Wilki atakują w kolejnych gospodarstwach
Rolniczka relacjonuje, że w ostatnich tygodniach doszło do kolejnych ataków – w miejscowościach Zyndaki i Gązwy wilki znów zagryzły kilka cieląt. – Byłam u sąsiadów, robiliśmy zdjęcia. Za jednego cielaka nie dostaną odszkodowania, bo wilki wywlekły go tak daleko, że nadal nie znaleźli zwłok – mówi. – Non stop mamy problem: jak nie u jednych sąsiadów, to u drugich. W Pilcu, Widrynach, Zyndakach, Gązwach... Ta wataha po prostu tutaj ucztuje.
Pani Monika pokazuje nagrania, na których widać kilkanaście wilków zmierzających w stronę ich łąki. – Mój mąż widział watahę, w której było 12 sztuk. Płoty dla wilków nie stanowią żadnej przeszkody – dodaje.
Zobacz też:
Wilki atakują w dużym stadzie herefordów na Warmii.
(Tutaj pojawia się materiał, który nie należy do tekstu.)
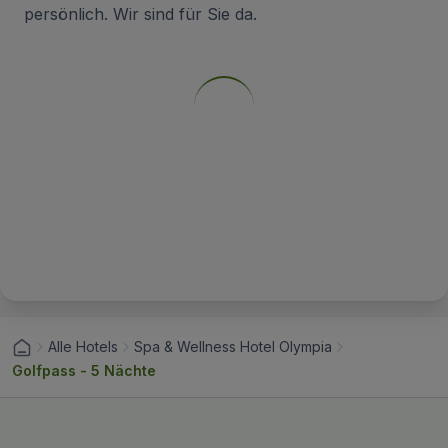
persönlich. Wir sind für Sie da.
Alle Hotels
Spa & Wellness Hotel Olympia
Golfpass - 5 Nächte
Straty rzędu 40 tys. zł!
Rolnicy oczekują wsparcia, ale tego nadal brak
Rolniczka nie ukrywa frustracji wobec braku zainteresowania ze strony rządu, ale również instytucji i organizacji, które zajmują się ochroną wilka.
– Wielokrotnie dzwoniłam i pisałam do fundacji. Skoro tak kochają te wilki i zbierają na nie pieniądze, to niech przyjadą, zbadają sytuację. Proponowaliśmy, że rozstawimy im namioty, pomożemy na miejscu z wyżywieniem. Niech założą obroże telemetryczne, postawią fotopułapki, sprawdzą, dlaczego wilki podchodzą tak blisko zabudowań. Ale nikt się nie zjawił – mówi z rozgoryczeniem.
Jak dodaje, fundacje mogą ubiegać się o unijne dotacje i prowadzą programy typu „Adoptuj wilka” oraz organizują szereg zbiórek w mediach społecznościowych.
– Tylko co one robią za te pieniądze? – pyta retorycznie.
Problem wilków nadal bez rozwiązania
Rolnicy z gminy Sorkwity już w 2023 roku wystosowali apel do ministra rolnictwa o zmiany w prawie ochrony przyrody i wsparcie w ministerstwie klimatu.
– Temat został zamieciony pod dywan. Poza zmianą statusu ochrony wilka nic się nie wydarzyło – mówi Szymańska. – Nadal obowiązują absurdalne przepisy: jeśli hodowca nie pilnuje bydła całą dobę, RDOŚ nie wypłaca odszkodowania. Tymczasem w ramach ekoschematu „Dobrostan zwierząt” mamy obowiązek utrzymywać bydło na zewnątrz. To sprzeczność, z którą nikt nic nie robi.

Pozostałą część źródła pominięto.